Model
Picking a segmentation model
We offer two types of segmentation models for creating bounding boxes - Fast and HighQuality. This section details the differences between each model, and when a specific model should be used.
Configuration
You can select which model to use by setting the model
parameter in the POST
request body.
Fast
The Fast model uses LightGBM and runs on CPUs - which makes it much faster than the HighQuality model. It depends on a pre-existing text-layer to create bounding boxes.
This makes it great for text, table and formula segmentation - but it struggles when dealing with images. It can still segment images that are surrounded/bounded by text to some degree. A good example is graphs that have Y/X axes with labels.
The fast model can’t be used for PDFs without a text-layer.
HighQuality
The HighQuality model uses VGT - a state-of-the-art two-stream Vision Grid Transformer.
This model ‘has eyes’ and can understand layouts with intelligence, so a pre-existing text-layer is not required.

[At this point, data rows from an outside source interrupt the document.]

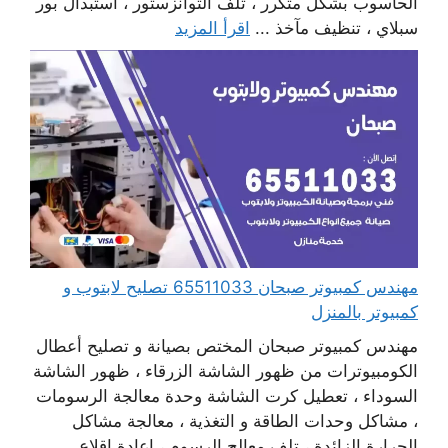
الحاسوب بشكل متكرر ، تلف التوانزستور ، استبدال بور
سبلاي ، تنظيف مآخذ ...
اقرأ المزيد
مهندس كمبيوتر صبحان 65511033 تصليح لابتوب و
كمبيوتر بالمنزل
مهندس كمبيوتر صبحان المختص بصيانة و تصليح أعطال
الكومبيوترات من ظهور الشاشة الزرقاء ، ظهور الشاشة
السوداء ، تعطيل كرت الشاشة وحدة معالجة الرسومات
، مشاكل وحدات الطاقة و التغذية ، معالجة مشاكل
الحرارة الزائدة ، تلف معالج الرسوم ، إعادة اقلاع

It’s better at classifying content into segment_type
.
What will work best for me?
In most cases, we recommend using the Fast model for it’s speed and cost benefits,
and using the HighQuality model as a fallback for when the content
field in the output
object is empty (i.e when the Fast model returns an empty array).
If you require great table, image or handwriting segmentation consistently, then you should use the HighQuality model.